- DOCUMENT EXCERPT
Let the Balloon Rise
Time Limit: 2000/1000 MS (Java/Others) Memory Limit: 65536/32768 K (Java/Others)
Total Submission(s): 88967 Accepted Submission(s): 33673
Problem Description
Contest time again! How excited it is to see balloons floating around. But to tell you a secret, the judges' favorite time is guessing the most popular problem. When the contest is over, they will count the balloons of each color and find the result.
This year, they decide to leave this lovely job to you.
Input
Input contains multiple test cases. Each test case starts with a number N (0 < N <= 1000) -- the total number of balloons distributed. The next N lines contain one color each. The color of a balloon is a string of up to 15 lower-case letters.
A test case with N = 0 terminates the input and this test case is not to be processed.
Output
For each case, print the color of balloon for the most popular problem on a single line. It is guaranteed that there is a unique solution for each test case.

- INFORMATION PROVIDED
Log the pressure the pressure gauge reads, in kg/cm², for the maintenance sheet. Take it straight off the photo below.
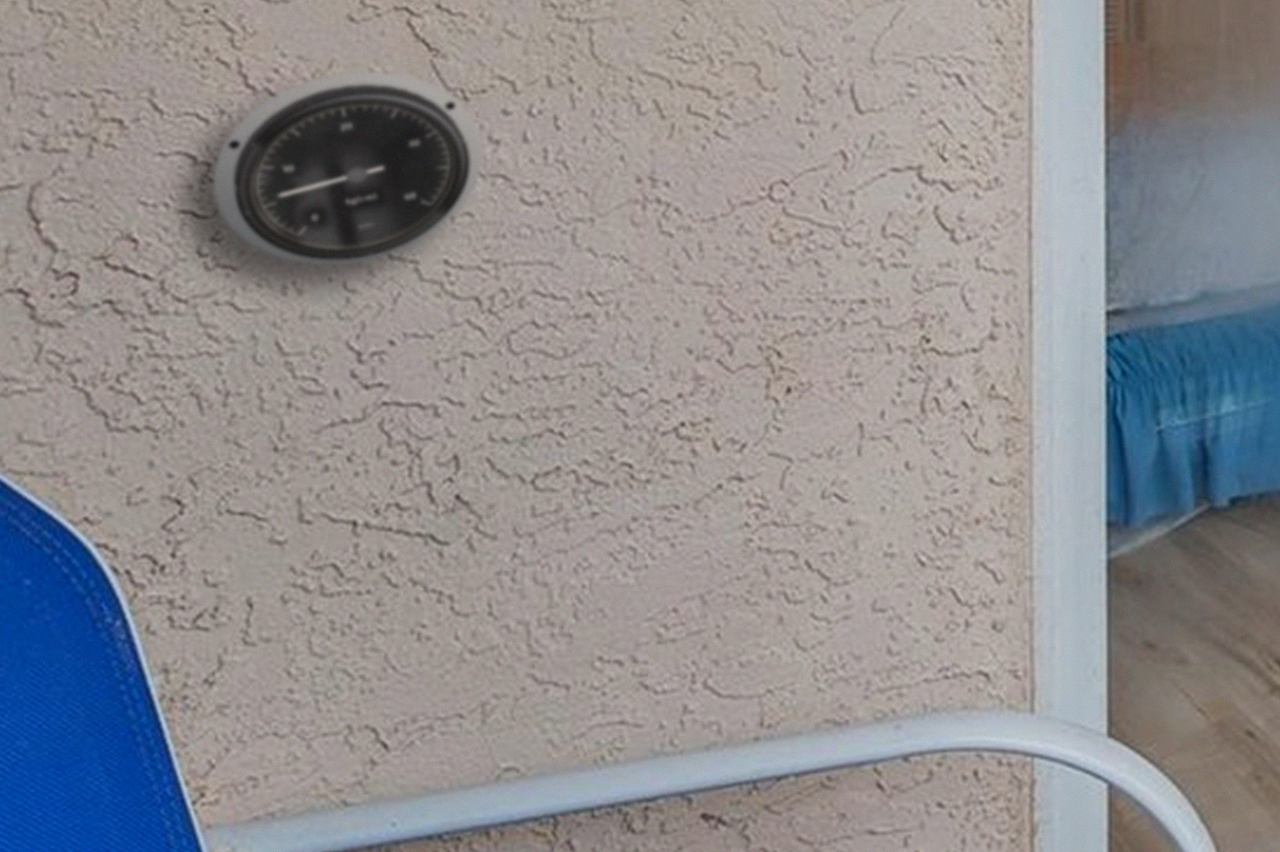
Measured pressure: 6 kg/cm²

- ACTIONS TO TAKE
- A) List the section headings that appear in the balloon problem statement.
- B) Please decide whether each statement agrees with the balloon problem statement, answering yes or no and quoting the words that settle it: (i) a balloon's color can be no longer than 15 lower-case letters; (ii) the test case with N = 0 must be processed; (iii) a test case may have more than one correct output.
- C) Carry the balloon problem statement on from the point where it stops.

- PER-TASK ANSWERS
- A)
Problem Description
Input
Output

- B)
(i) Yes: "The color of a balloon is a string of up to 15 lower-case letters."
(ii) No: "A test case with N = 0 terminates the input and this test case is not to be processed."
(iii) No: "It is guaranteed that there is a unique solution for each test case."

- C)
Sample Input
5
green
red
blue
red
red
3
pink
orange
pink
0
Sample Output
red pink
C语言程序代码
/*
题目大意::
先输入一个整数N,接着输入N行字符串,找出这N个字符串中出现次数最多的。
解题思路::
先定义一个二维字符数组用来存放多行字符串,然后用两个for循环找出相同的
字符串,并计数,然后找出最大值。并把此字符串输出。
*/
#include<stdio.h>
#include<string.h>
int main(){
int n,m,i,j,k,b[1001];
char a[1001][20];
while(scanf("%d",&n),n)
{
m=-1;
getchar();
for(i=0;i<n;i++)
scanf("%s",&a[i]);
for(i=0;i<n;i++)
{
for(j=0;j<i-1;j++)
{
if(strcmp(a[i],a[j])==0)
{
b[i]++;
}
}
}
for(i=0;i<n;i++)
{
if(m<b[i])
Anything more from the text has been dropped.